Sign in to follow this  
RegularKid

glPushMatrix performance

Recommended Posts

Hi! I have a bunch of 2d objects to draw....say a bunch of circles and a bunch of rectangles. Currently each shape is it's own class. I blow through the list of all my shapes and call "draw()" on each one. The draw does something like this:
glPushMatrix();
glTranslatef( x, y );
glScalef( xScale, yScale );
glRotatef( rot, 0.0f, 0.0f, 1.0f );

// Draw all the verts in my shape using local coordinates about the origin
// Draw all my child shapes too!

glPopMatrix();

The reason for the push / pop transformations is that all of my shapes live under a parent that has it's own translation / scale / rotation....which lives under yet another parent with it's own transformation info ( just a tree of parent -> child relationships ). So, this was the easiest way to get things to render properly.

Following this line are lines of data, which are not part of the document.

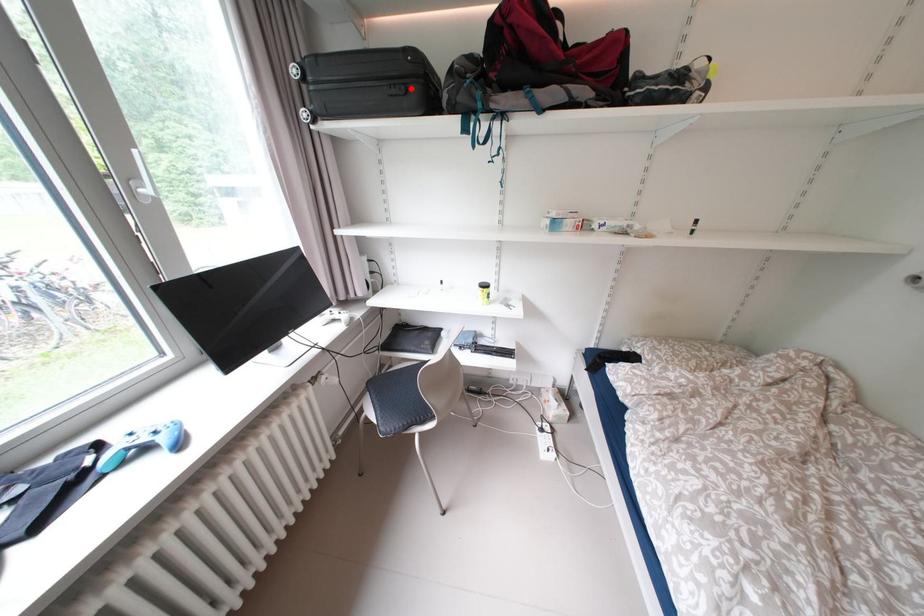
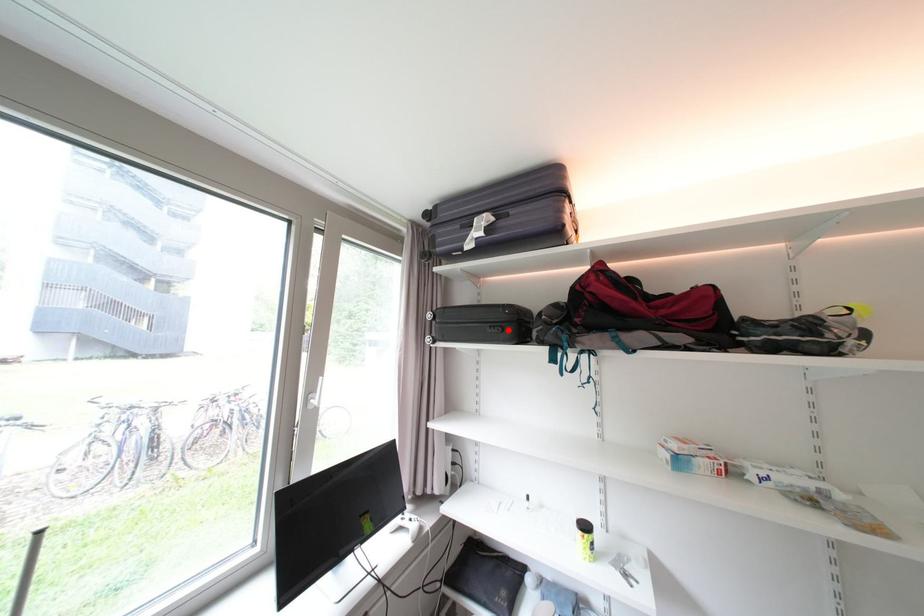
I am providing you with two images of the same scene from different viewpoints. A red point is marked on the first image and another point is marked on the second image. Are the points marked in image1 and image2 representing the same 3D position?

Yes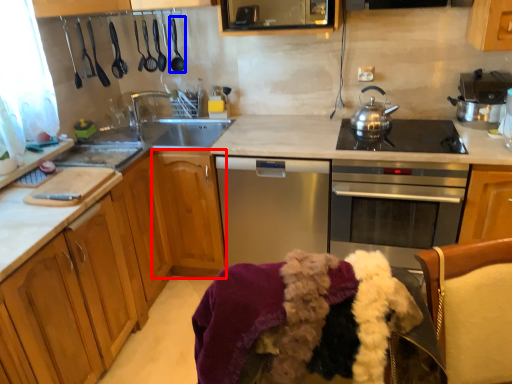
Question: Which object is further to the camera taking this photo, cabinetry (highlighted by a red box) or appliance (highlighted by a blue box)?

Choices:
 (A) cabinetry
 (B) appliance

Answer: (B)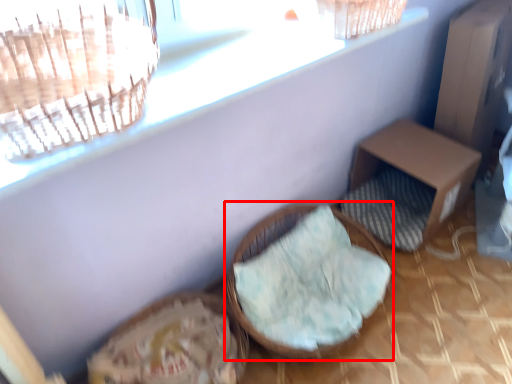
Question: From the image's perspective, where is furniture (annotated by the red box) located relative to furniture?

Choices:
 (A) above
 (B) below

Answer: (B)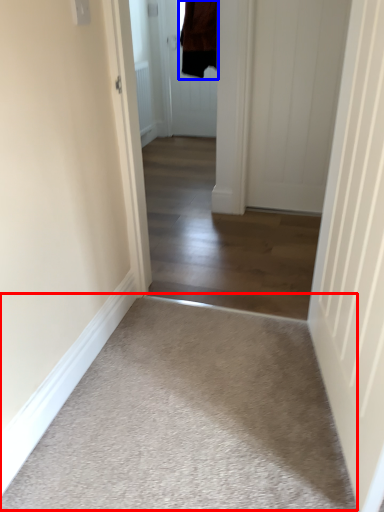
Question: Which of the following is the farthest to the observer, plain (highlighted by a red box) or jacket (highlighted by a blue box)?

Choices:
 (A) plain
 (B) jacket

Answer: (B)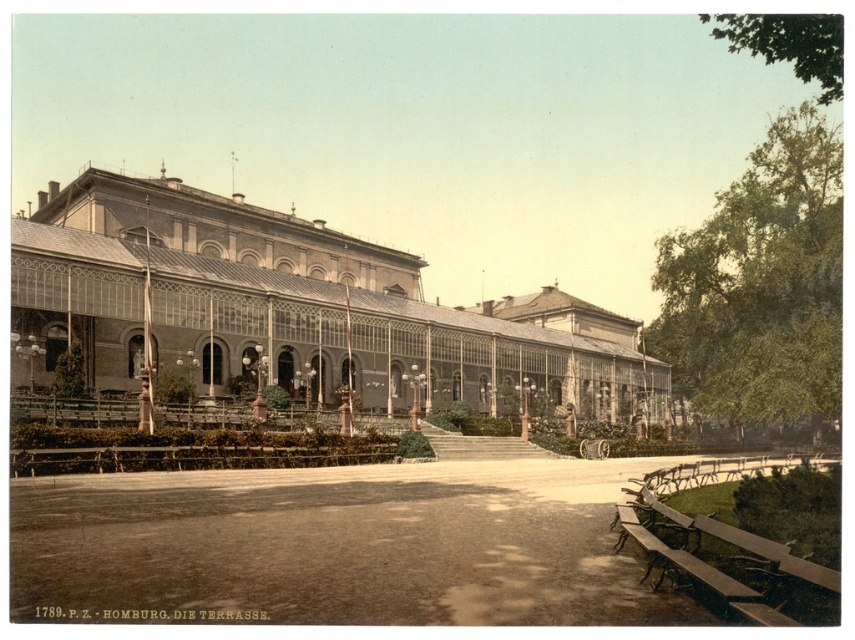
Question: Is matte glass palace at center further to the viewer compared to wooden park bench at lower right?

Choices:
 (A) yes
 (B) no

Answer: (A)

Question: Which object is farther from the camera taking this photo?

Choices:
 (A) wooden park bench at lower right
 (B) matte glass palace at center

Answer: (B)

Question: Which object is closer to the camera taking this photo?

Choices:
 (A) matte glass palace at center
 (B) wooden park bench at lower right

Answer: (B)

Question: Which of the following is the closest to the observer?

Choices:
 (A) wooden park bench at lower right
 (B) matte glass palace at center

Answer: (A)

Question: Can you confirm if matte glass palace at center is positioned to the left of wooden park bench at lower right?

Choices:
 (A) yes
 (B) no

Answer: (A)

Question: Is matte glass palace at center smaller than wooden park bench at lower right?

Choices:
 (A) yes
 (B) no

Answer: (B)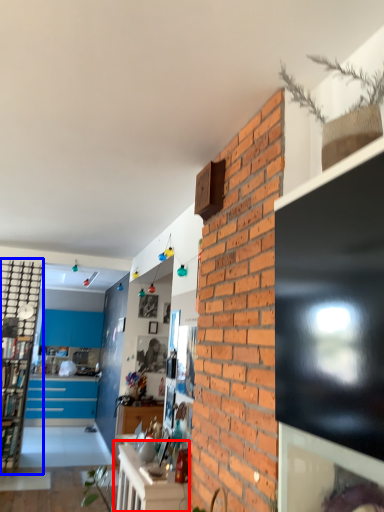
Question: Which point is further to the camera, table (highlighted by a red box) or cabinetry (highlighted by a blue box)?

Choices:
 (A) table
 (B) cabinetry

Answer: (B)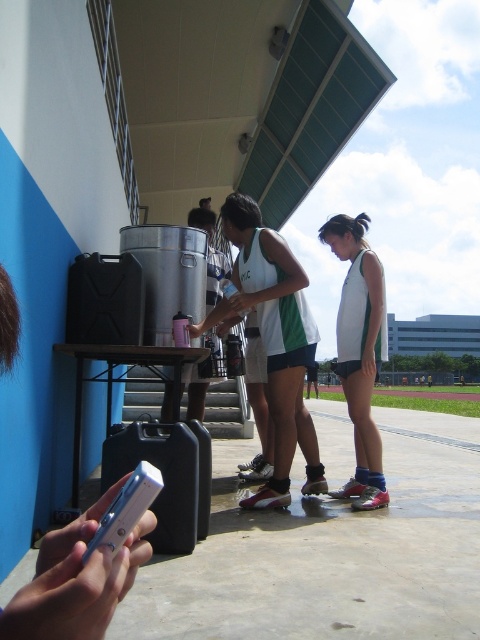
Question: From the image, what is the correct spatial relationship of black plastic suitcase at lower left in relation to silver metallic smartphone at lower left?

Choices:
 (A) right
 (B) left

Answer: (B)

Question: Which object appears closest to the camera in this image?

Choices:
 (A) silver metallic smartphone at lower left
 (B) white matte tank top at center

Answer: (A)

Question: Estimate the real-world distances between objects in this image. Which object is farther from the black plastic suitcase at lower left?

Choices:
 (A) white matte tank top at center
 (B) silver metallic smartphone at lower left

Answer: (B)

Question: Does white matte tank top at center have a smaller size compared to black plastic suitcase at lower left?

Choices:
 (A) no
 (B) yes

Answer: (A)

Question: Can you confirm if black plastic suitcase at lower left is bigger than silver metallic smartphone at lower left?

Choices:
 (A) no
 (B) yes

Answer: (B)

Question: Which object is the closest to the black plastic suitcase at lower left?

Choices:
 (A) white matte tank top at center
 (B) silver metallic smartphone at lower left

Answer: (A)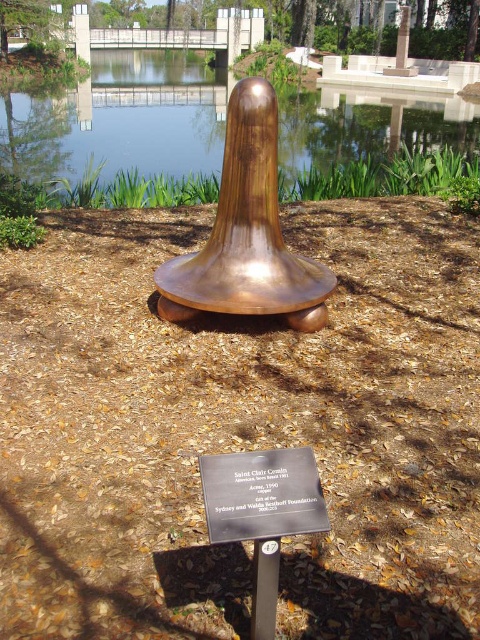
Question: Which point is farther from the camera taking this photo?

Choices:
 (A) (237, 240)
 (B) (283, 518)

Answer: (A)

Question: Considering the real-world distances, which object is farthest from the copper polished sculpture at center?

Choices:
 (A) black metal plaque at center
 (B) transparent glass water at center

Answer: (B)

Question: Does transparent glass water at center have a larger size compared to black metal plaque at center?

Choices:
 (A) no
 (B) yes

Answer: (B)

Question: Which of the following is the closest to the observer?

Choices:
 (A) black metal plaque at center
 (B) copper polished sculpture at center

Answer: (A)

Question: Does transparent glass water at center appear over black metal plaque at center?

Choices:
 (A) no
 (B) yes

Answer: (B)

Question: Can you confirm if copper polished sculpture at center is bigger than black metal plaque at center?

Choices:
 (A) yes
 (B) no

Answer: (A)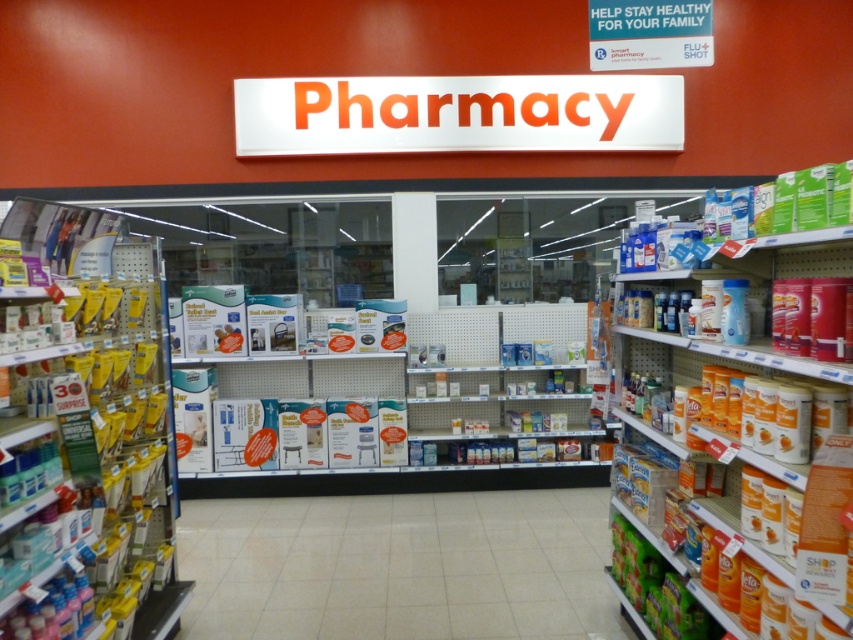
Question: Which point is farther to the camera?

Choices:
 (A) white tile floor at center
 (B) yellow plastic boxes at left

Answer: (A)

Question: Can you confirm if white tile floor at center is smaller than orange cardboard boxes at right?

Choices:
 (A) no
 (B) yes

Answer: (B)

Question: Does white tile floor at center appear under orange cardboard boxes at right?

Choices:
 (A) yes
 (B) no

Answer: (A)

Question: Is white tile floor at center closer to camera compared to orange cardboard boxes at right?

Choices:
 (A) yes
 (B) no

Answer: (B)

Question: Estimate the real-world distances between objects in this image. Which object is closer to the white tile floor at center?

Choices:
 (A) orange cardboard boxes at right
 (B) yellow plastic boxes at left

Answer: (B)

Question: Which of the following is the closest to the observer?

Choices:
 (A) (839, 582)
 (B) (102, 269)

Answer: (A)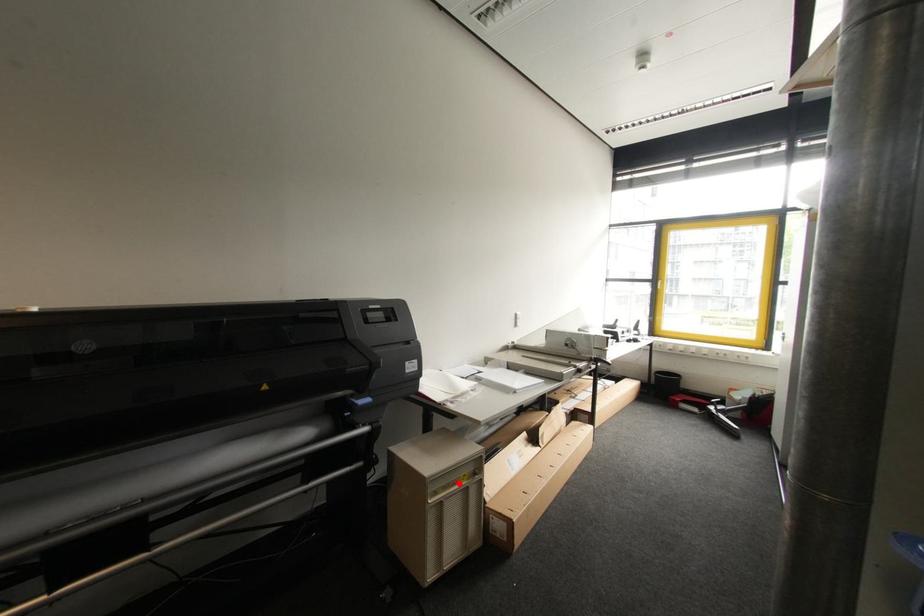
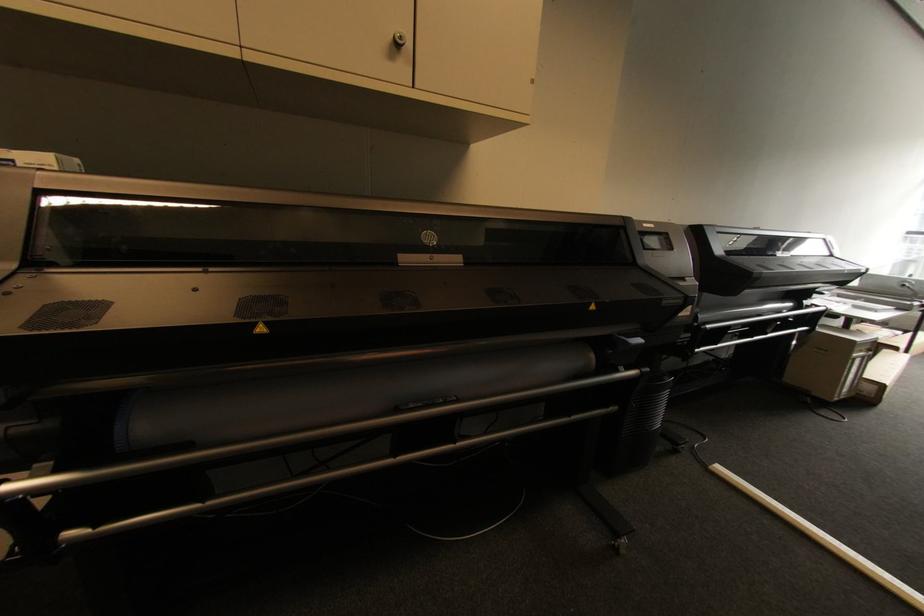
Find the pixel in the second image that matches the highlighted location in the first image.

(867, 352)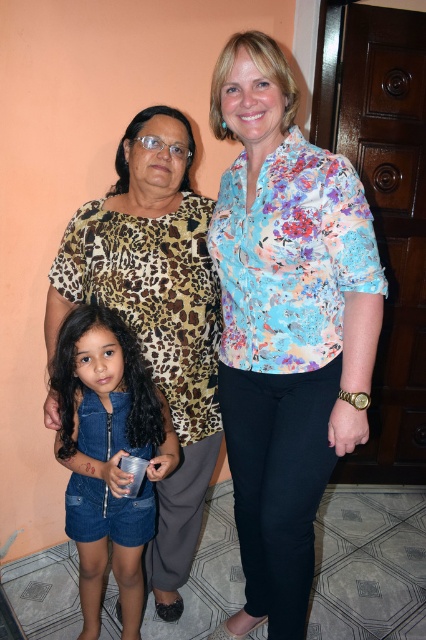
Question: Which of the following is the farthest from the observer?

Choices:
 (A) (317, 372)
 (B) (85, 208)

Answer: (B)

Question: Observing the image, what is the correct spatial positioning of floral print blouse at center in reference to leopard print blouse at center?

Choices:
 (A) right
 (B) left

Answer: (A)

Question: Which object is the closest to the denim romper at lower left?

Choices:
 (A) floral print blouse at center
 (B) leopard print blouse at center

Answer: (B)

Question: Does floral print blouse at center have a larger size compared to denim romper at lower left?

Choices:
 (A) yes
 (B) no

Answer: (A)

Question: Is leopard print blouse at center positioned before denim romper at lower left?

Choices:
 (A) yes
 (B) no

Answer: (B)

Question: Considering the real-world distances, which object is farthest from the floral print blouse at center?

Choices:
 (A) denim romper at lower left
 (B) leopard print blouse at center

Answer: (A)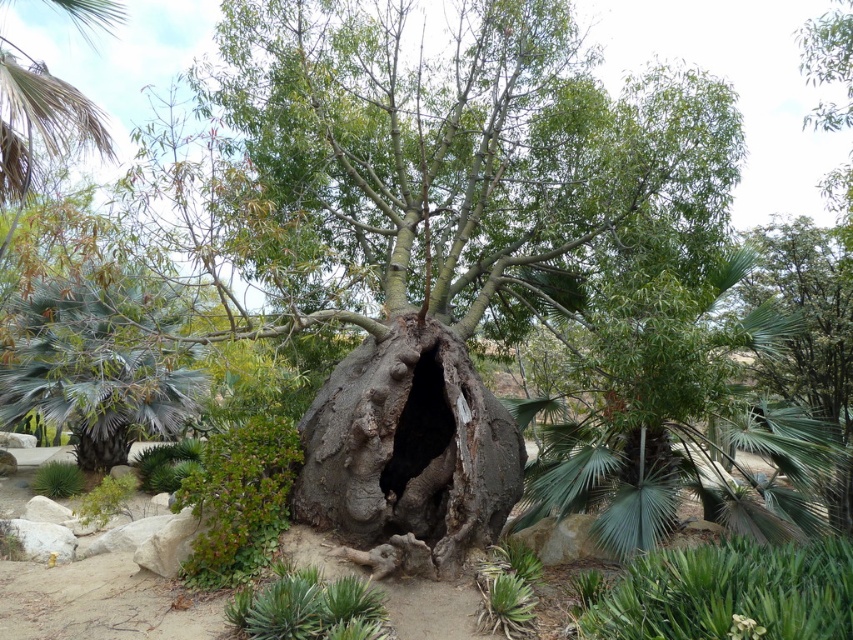
Can you confirm if green leafy palm at upper center is bigger than rough bark tree trunk at center?

Yes, green leafy palm at upper center is bigger than rough bark tree trunk at center.

Who is shorter, green leafy palm at upper center or rough bark tree trunk at center?

rough bark tree trunk at center

You are a GUI agent. You are given a task and a screenshot of the screen. Output one action in this format:
    pyautogui.click(x=<x>, y=<y>)
    Task: Click on the green leafy palm at upper center
    This screenshot has height=640, width=853.
    Given the screenshot: What is the action you would take?
    pyautogui.click(x=674, y=424)

Is green leafy palm at upper center above green succulent at lower right?

Indeed, green leafy palm at upper center is positioned over green succulent at lower right.

Who is higher up, green leafy palm at upper center or green succulent at lower right?

green leafy palm at upper center is higher up.

Where is `green leafy palm at upper center`? green leafy palm at upper center is located at coordinates (674, 424).

Is rough bark tree trunk at center below green succulent at lower right?

No.

Can you confirm if rough bark tree trunk at center is bigger than green succulent at lower right?

Correct, rough bark tree trunk at center is larger in size than green succulent at lower right.

Between point (363, 506) and point (775, 627), which one is positioned behind?

The point (363, 506) is more distant.

In order to click on rough bark tree trunk at center in this screenshot , I will do `click(409, 445)`.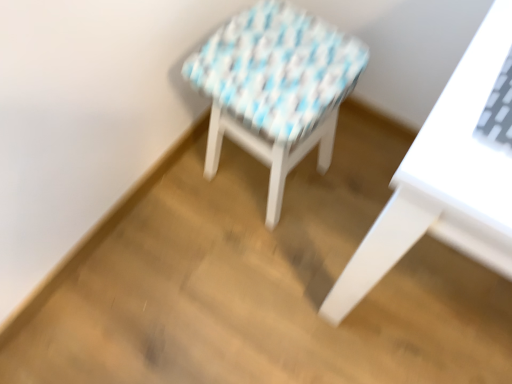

I'm wondering though if it might be more efficient to get rid of the pushing and popping for the transformation and simply calculate each shape vertex position based on the parents transformation ( and of course it's parents transformation ). So, basically doing the math for each vertex rather than using push / pop and specifying my vertices using local coordinates. Which way would give better performance? Thanks!

Share this post


Link to post
Share on other sites
Yes, the push, pop, translate, scale, and rotate commands are performance killers. Calculate and keep track of the matrices in your program. Call glLoadMatrixf() to change the modelview matrix just prior to rendering your shape.

If the child shape is static relative to the parent, you should set the child's vertex positions relative to the parent as you suggested. In this case, you don't even have to call glLoadMatrixf() for the child. If everything in your tree were static relative to each other, you would only need one glLoadMatrixf() call at the root.

If a child shape is moving relative to the parent, you would likely be better off calling glLoadMatrixf() rather than recomputing the vertices of the child.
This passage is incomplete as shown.